State utility regulators, after denying a pair of records requests from activists and reporters, released a controversial study from a scientist about the cause of the catastrophic failure of the San Onofre nuclear power plant in early 2012.
Late Thursday, the California Public Utilities Commission made public a draft review by Robert J. Budnitz of the Lawrence Berkeley National Laboratory that looked into why steam generators failed at the San Onofre plant while similar equipment has been working well at another California nuclear power plant, Diablo Canyon.
Budnitz found that the generators at San Onofre, operated by Southern California Edison Co., were plagued by "one or more errors" at points in their design, fabrication, testing, installation and operation.
Identifying the specific error would require further study, Budnitz wrote.
The PUC made his draft findings public just hours after a San Diego consumer lawyer held a news conference alleging a PUC cover-up. Michael Aguirre said he is suing Gov.

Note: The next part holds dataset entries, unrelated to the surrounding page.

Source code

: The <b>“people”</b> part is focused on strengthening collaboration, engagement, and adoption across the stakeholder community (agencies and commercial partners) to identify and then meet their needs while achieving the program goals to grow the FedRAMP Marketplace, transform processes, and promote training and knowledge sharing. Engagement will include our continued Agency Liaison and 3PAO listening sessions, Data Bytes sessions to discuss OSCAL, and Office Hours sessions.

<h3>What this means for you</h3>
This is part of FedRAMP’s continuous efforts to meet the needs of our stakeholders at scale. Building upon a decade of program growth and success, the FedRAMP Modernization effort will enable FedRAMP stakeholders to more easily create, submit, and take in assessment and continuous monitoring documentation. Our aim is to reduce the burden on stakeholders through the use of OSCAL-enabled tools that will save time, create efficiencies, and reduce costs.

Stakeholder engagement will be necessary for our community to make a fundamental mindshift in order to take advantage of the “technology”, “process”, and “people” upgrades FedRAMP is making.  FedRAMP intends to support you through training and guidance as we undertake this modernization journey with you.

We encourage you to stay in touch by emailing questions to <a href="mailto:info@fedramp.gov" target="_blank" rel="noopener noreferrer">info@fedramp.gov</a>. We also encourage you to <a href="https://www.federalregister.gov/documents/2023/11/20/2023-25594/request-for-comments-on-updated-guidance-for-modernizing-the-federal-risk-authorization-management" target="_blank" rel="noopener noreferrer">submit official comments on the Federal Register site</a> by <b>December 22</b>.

Jerry Brown for copies of communications with energy officials about a proposed agreement between the utility and some consumer groups over costs associated with the permanent closure of the plant.
Aguirre also said he also plans to ask federal prosecutors in Los Angeles and San Diego to convene a special grand jury.

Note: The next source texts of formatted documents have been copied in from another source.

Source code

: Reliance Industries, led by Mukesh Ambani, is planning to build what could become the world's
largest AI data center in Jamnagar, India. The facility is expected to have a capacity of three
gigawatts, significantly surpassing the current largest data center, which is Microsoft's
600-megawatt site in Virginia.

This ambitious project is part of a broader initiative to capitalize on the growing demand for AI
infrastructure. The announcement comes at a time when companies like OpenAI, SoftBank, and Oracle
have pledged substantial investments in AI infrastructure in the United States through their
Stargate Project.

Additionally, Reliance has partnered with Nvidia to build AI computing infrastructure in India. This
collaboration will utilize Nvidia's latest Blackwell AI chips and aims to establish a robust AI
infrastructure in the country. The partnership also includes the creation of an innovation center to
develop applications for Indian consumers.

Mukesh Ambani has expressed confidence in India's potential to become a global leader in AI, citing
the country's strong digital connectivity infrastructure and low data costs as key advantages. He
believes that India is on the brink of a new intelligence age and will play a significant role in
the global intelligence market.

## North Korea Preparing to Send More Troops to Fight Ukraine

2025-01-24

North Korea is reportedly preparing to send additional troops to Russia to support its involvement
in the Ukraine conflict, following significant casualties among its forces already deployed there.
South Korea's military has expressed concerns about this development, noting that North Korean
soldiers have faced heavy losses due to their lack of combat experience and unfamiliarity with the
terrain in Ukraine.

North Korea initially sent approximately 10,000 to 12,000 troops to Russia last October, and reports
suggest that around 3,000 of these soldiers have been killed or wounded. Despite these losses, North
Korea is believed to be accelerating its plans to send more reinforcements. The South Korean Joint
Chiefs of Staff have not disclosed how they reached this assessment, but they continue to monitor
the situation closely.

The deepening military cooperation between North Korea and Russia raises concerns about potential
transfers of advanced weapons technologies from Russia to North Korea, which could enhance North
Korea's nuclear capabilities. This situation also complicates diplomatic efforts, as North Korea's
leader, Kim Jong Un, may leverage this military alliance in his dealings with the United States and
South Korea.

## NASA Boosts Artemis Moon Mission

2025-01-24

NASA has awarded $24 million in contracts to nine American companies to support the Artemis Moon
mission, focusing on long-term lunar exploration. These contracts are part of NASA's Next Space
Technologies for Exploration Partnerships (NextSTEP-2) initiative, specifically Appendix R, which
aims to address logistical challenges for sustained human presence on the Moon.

The attorney said he was surprised to learn of the PUC's sudden reversal on his public records request.
"It's the right thing to do," he said, and should be followed by a continuing, detailed investigation.
For months, Aguirre has been arguing that a PUC-proposed settlement, which would make ratepayers responsible for $3.3 billion of the shutdown costs and Edison for $1.4 billion, was unfair to consumers. Participants in the negotiations, including some ratepayer activists, said the settlement was the best agreement possible and would provide the most benefit in the shortest amount of time to the customers of Edison and its San Onofre partner, San Diego Gas & Electric Co.